Retype the TripAdvisor text word for word, from "Takeaways and Conclusions" up to and including "trusted Google Reviews.".

**Selected text:**

Content starts

Will the strength of the TripAdvisor’s reviews and brand be enough to stave off competition from Google?
Takeaways and Conclusions
- Changing customer behavior is difficult
- Though the idea of an integrated travel experience makes sense, when I reflect on my travel planning and booking habits I still search across multiple travel sites, using review sites and blogs to research options and then going to both online travel agencies and direct to brand websites to book. I’ve tried to book on TripAdvisor and am always confused when I see multiple prices displayed for booking the same property – why not just offer me the single best price? Google Trips doesn’t even allow me the opportunity to book flights yet through the app and I’ve never trusted Google Reviews.
- Platforms need to find key partners in order to win
- Early on its InstantBook rollout, TripAdvisor signed Priceline’s Booking.com as a partner. It took 2 years for InstantBook to add Expedia, the other main online travel agency. It seems like it’s taking a long time to build partnerships but eventually travel brands are beginning to understand the value proposition and competitive value of having TripAdvisor break the oligopolistic market structure of online bookings being dominated by two companies, Priceline and Expedia. The Skift reported that “For Hilton, TripAdvisor Instant Booking is a way to attract incremental bookings at commission costs that are lower than it has to pay to online travel agencies such as Expedia and the Priceline Group.” (https://skift.com/2017/01/09/tripadvisor-holdout-hilton-joins-its-instant-booking-program/)

Content ends

**Records supplied:**
Content starts

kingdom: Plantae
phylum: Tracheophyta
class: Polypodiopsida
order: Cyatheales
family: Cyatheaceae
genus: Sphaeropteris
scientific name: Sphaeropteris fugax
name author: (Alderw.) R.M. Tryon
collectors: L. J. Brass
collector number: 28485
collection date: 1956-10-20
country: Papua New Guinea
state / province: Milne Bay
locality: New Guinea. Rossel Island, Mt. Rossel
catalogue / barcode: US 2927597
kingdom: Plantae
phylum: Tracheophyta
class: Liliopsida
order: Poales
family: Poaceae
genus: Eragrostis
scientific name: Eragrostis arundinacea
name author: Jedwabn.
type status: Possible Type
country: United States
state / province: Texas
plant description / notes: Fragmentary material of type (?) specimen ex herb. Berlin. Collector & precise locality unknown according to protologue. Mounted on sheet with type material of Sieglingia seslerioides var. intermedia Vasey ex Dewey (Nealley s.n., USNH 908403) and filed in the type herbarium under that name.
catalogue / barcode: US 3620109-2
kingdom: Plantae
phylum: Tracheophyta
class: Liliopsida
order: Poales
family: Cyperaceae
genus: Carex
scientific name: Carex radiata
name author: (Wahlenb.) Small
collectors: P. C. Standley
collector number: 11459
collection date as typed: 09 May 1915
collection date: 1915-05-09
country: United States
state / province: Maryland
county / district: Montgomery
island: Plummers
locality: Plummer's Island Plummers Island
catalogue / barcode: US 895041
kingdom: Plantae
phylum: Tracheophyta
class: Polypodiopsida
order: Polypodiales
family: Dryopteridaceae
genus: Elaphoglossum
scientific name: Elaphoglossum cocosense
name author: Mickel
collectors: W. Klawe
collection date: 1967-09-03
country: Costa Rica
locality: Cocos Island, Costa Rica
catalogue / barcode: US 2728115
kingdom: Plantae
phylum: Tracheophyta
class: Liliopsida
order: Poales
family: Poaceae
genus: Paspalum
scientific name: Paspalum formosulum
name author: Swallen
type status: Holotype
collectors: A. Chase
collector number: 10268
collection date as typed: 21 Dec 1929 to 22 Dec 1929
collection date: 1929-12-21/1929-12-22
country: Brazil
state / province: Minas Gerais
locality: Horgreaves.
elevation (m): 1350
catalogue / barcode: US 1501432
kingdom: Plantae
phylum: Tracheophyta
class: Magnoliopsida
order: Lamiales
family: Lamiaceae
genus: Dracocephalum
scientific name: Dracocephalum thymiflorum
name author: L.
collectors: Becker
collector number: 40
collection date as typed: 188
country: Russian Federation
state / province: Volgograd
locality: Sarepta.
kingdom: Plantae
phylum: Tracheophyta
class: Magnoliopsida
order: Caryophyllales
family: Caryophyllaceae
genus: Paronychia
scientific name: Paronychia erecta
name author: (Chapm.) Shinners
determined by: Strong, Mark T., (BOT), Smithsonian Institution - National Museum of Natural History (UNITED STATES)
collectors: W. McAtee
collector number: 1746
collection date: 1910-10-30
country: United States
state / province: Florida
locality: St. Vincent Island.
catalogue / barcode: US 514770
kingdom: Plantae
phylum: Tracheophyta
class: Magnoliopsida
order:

Content ends

**Solution to the problem:**
Takeaways and Conclusions
- Changing customer behavior is difficult
- Though the idea of an integrated travel experience makes sense, when I reflect on my travel planning and booking habits I still search across multiple travel sites, using review sites and blogs to research options and then going to both online travel agencies and direct to brand websites to book. I’ve tried to book on TripAdvisor and am always confused when I see multiple prices displayed for booking the same property – why not just offer me the single best price? Google Trips doesn’t even allow me the opportunity to book flights yet through the app and I’ve never trusted Google Reviews.